Researchers carried out an analysis of thousands of genes which are expressed in cartilage. They looked at the results from 60 different patients and separated samples based upon the level of metabolic activity in the affected joints. From the analysis, two distinct groups of patients emerged which had key genetic differences. The team also developed a list of biomarkers which could be used to distinguish to which group a patient belonged, using a sample of synovial fluid. This fluid is found in the cavities of joints.
The researchers hypothesised that the differences found between the two categories of patients may explain why treating OA as a single condition has not proved successful.
How could this new research affect treatment?
Researchers from the study suggested that by determining into which group a patient fits, it may be possible to predict how they may respond to treatments. In the future, it may even be possible to develop new drugs and treatments which are specifically targeted to the group profiles. The genetic profile of patients could also be used to tailor recruitment into new drug trials so that treatments are tested on groups where there is a realistic chance success.
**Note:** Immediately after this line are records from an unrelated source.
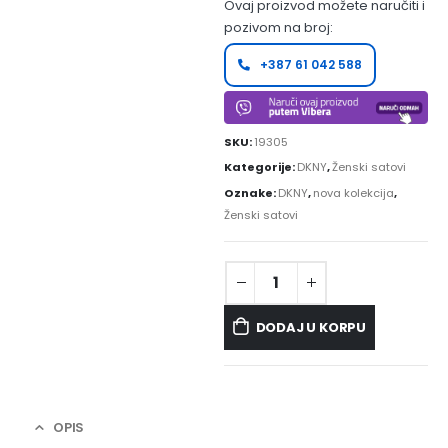
Ovaj proizvod možete naručiti i
pozivom na broj:
+387 61 042 588
SKU:
19305
Kategorije:
DKNY
,
Ženski satovi
Oznake:
DKNY
,
nova kolekcija
,
Ženski satovi
DODAJ U KORPU
OPIS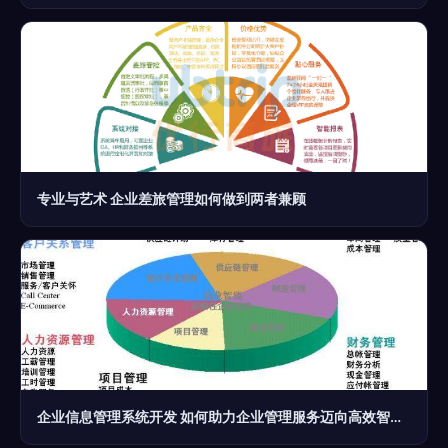
专业与艺术 企业差旅管理如何做到两者兼顾
企业信息管理系统开发 如何助力企业管理服务迈向高效智能化？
What are the experts saying?
Professor Tim Hardingham from the Wellcome Trust Centre for Cell-Matrix Research and Division of Cell Matrix Biology and Regenerative Medicine at the University of Manchester described this research as a significant step forward in the understanding of osteoarthritis. He highlighted that osteoarthritis is a condition with a major socioeconomic impact and it is a complex and debilitating disease. Although this research is an encouraging first step, the road to developing new drugs and treatment options still has a long way to go.
The research liaison manager at Versus Arthritis, Dr Devi Sagar, also highlighted the challenges faced by patients with osteoarthritis due to the daily pain, stiffness and fatigue they experience. These symptoms can have a significant impact on a person's ability to dress themselves, carry out a job, or negotiate stairs. Dr Sagar considered this latest research to be good news for patients since it expands the understanding of the condition. The findings of this study may start to explain why people who have similar symptoms from what is apparently the same disease respond to treatments in very different ways.
Dr Sagar says that more research like this study is needed if better diagnosis and targeted treatments are going to be developed. The ultimate aim is for people with arthritis to be able to live a life free of pain and without the associated stiffness and limitations to their mobility.